I can still feel the humiliation of the kindergarten cafeteria scene in which my friends discovered (to their dismay) that I did not know who Elvis Presley was, so I tried to go gentle with my astonishment when we found out FR had never heard of Adolph Hitler. GX was watching the propaganda film that he said was guaranteed to make even a Jew love the man. I wasn't so convinced - maybe it's related to all the propaganda I was raised on (and I mean this in the best sense) - the shivers I get from military marching tunes and videos of soldiers marching to them are much more horror than awe-inspired.
Anyway, I tried not to laugh too much, and told her to go baidu "hitler." I don't know if she has, but this morning she was baidu-ing away about the train wreck reported on the front page of the newspaper. She showed me the article and the website that provided a little box with a simulation of the accident. One train was going too fast, fishtailed a bit, collided with another passing train. 7o people died, just like that. Most of them were probably asleep.
Then we talked about how we always feel like trains are so safe, but was it ZX that said that you're safer on a plane? I think this is what my students meant when they wrote that news should be "close to my life." Tomorrow evening we take the train to her hometown (or to the closest town) for the labor day holiday. We ain't comin' back 'til Sunday.
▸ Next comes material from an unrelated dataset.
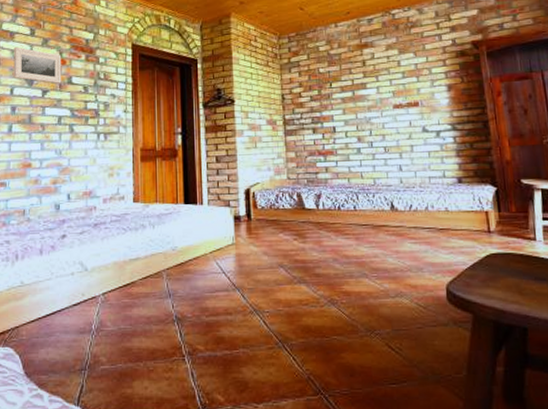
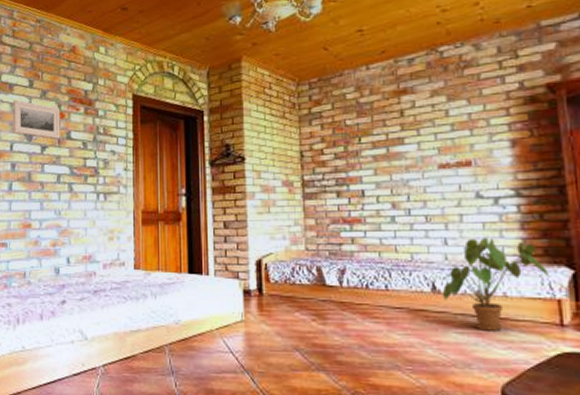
house plant: none [399,163,478,240] -> present [442,237,549,331]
Yesterday evening I reunited with my Chinese tutor after a strange three-week break. I brought him a bottle of water. He brought me a flower that he picked from a vine. At 5:45 we left the picnic table where we always meet near White Horse Park, and I headed towards the yoga place. When I ducked into a Lanzhou noodle place for supper, a young guy was reading a headline from a newspaper aloud to his two friends. Something about the US and Spain. I never did understand, but my curiousity won me some new friends (we exchanged telephone numbers, I invited them to English Island next week) and a gifted lamb skewer. Another guy waiting for his take-out order said, "Look at her shoes, look at her pants, they have a Chinese flavor. She's lived here for a long time." I told them that I bought the shoes in the US, and the pants in Cambodia.
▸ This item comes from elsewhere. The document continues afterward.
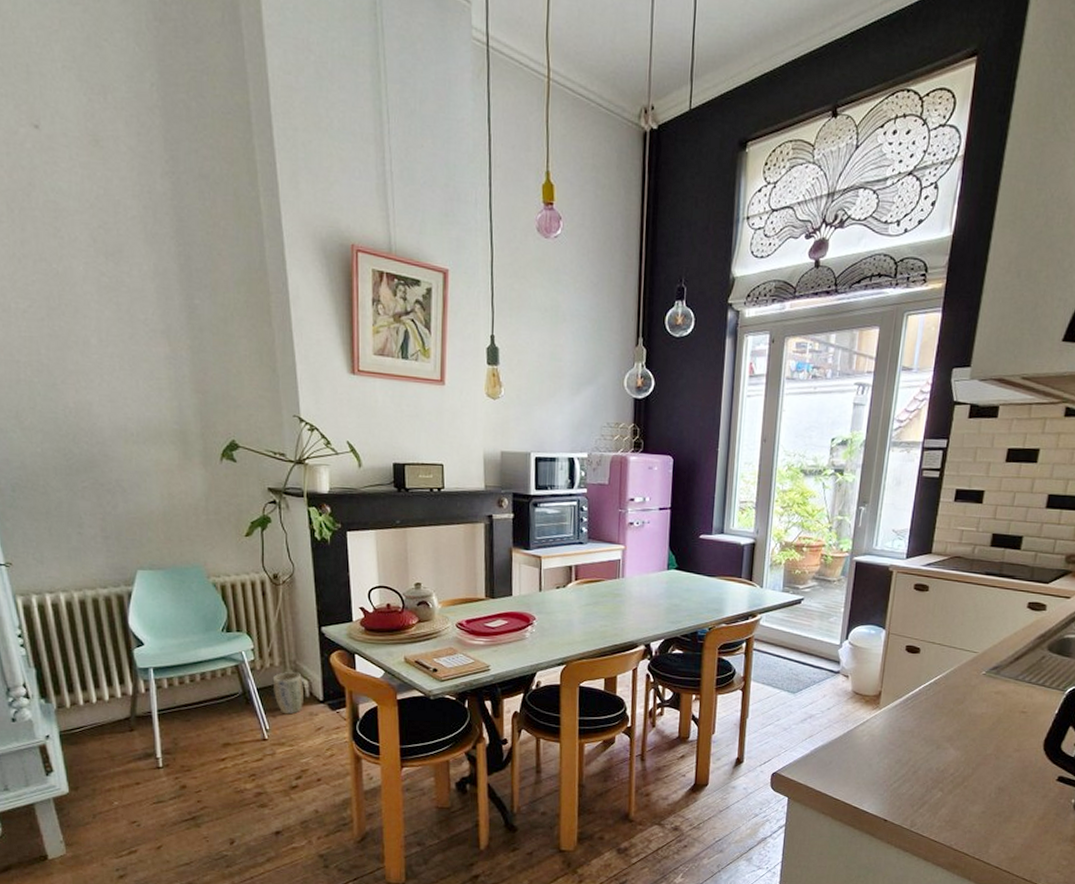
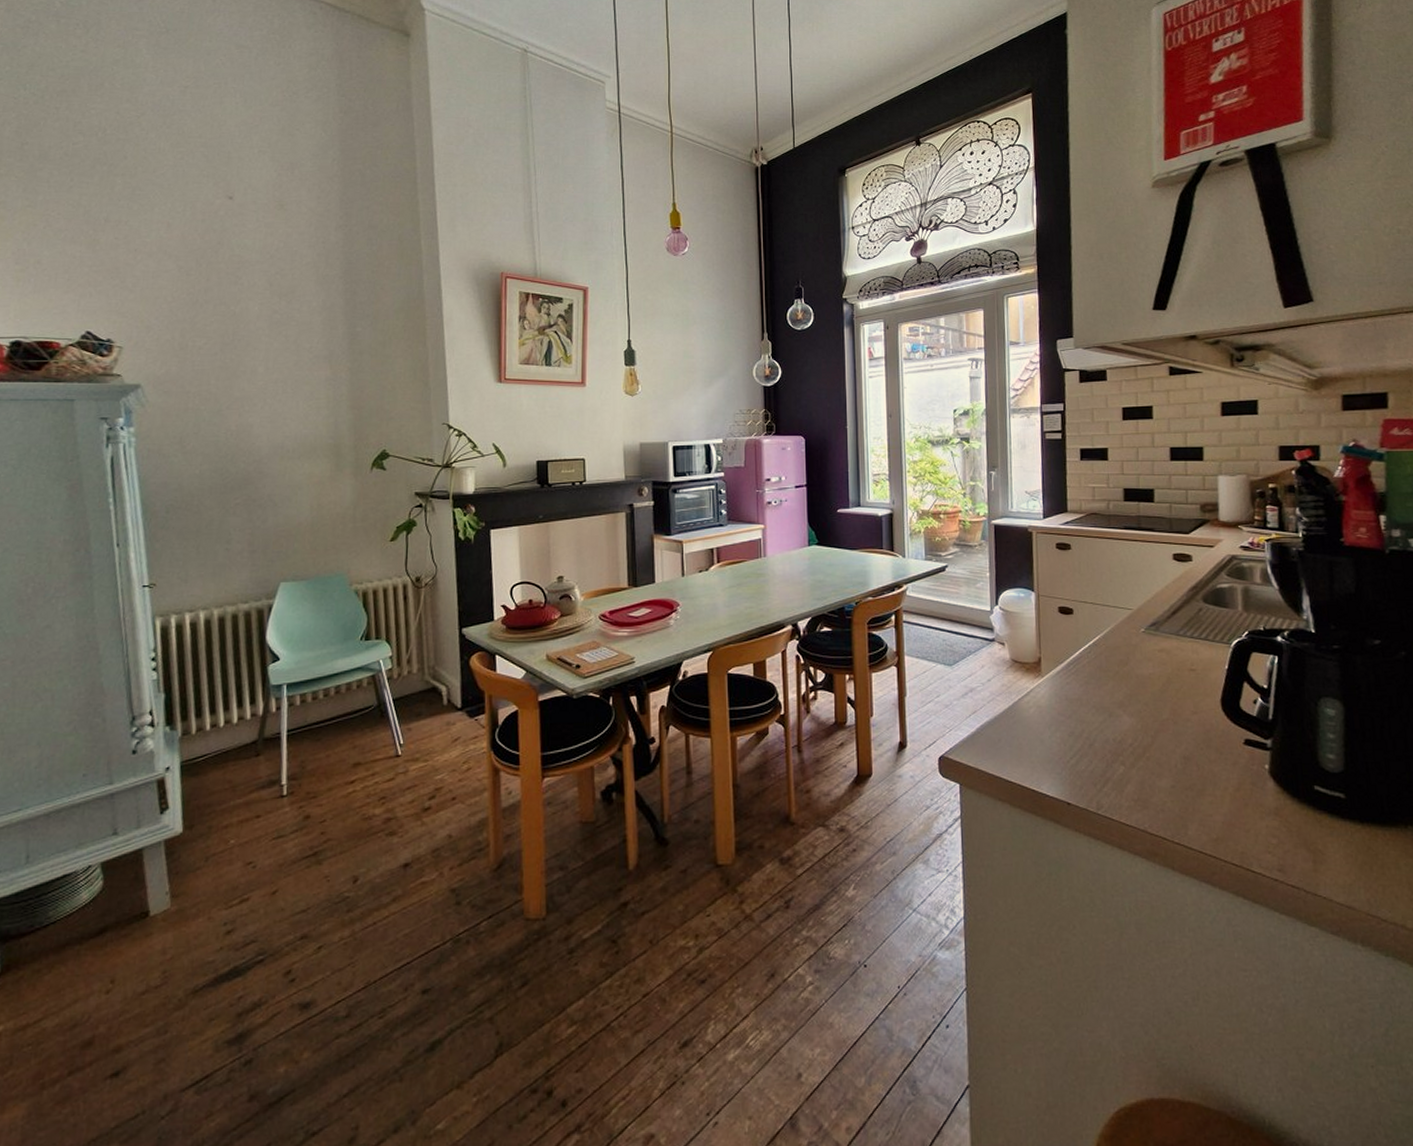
plant pot: present [272,672,303,715] -> none [409,679,441,726]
My taiji instructor had met the Italian monk who lives in the monastery across the street and invited him to come practice with us. When he arrived, the middle-aged woman leaving after yoga was excited to tell him that she had read about him in the newspaper. BAO-ZHI! she said, real loud and distinct, even after being told (when she asked right in front of him) that he spoke excellent Chinese. I'm pretty sure the China Daily article that I read about him pointed out that he could speak Chinese, and I'd bet you a hundred yuan the one that she read had too.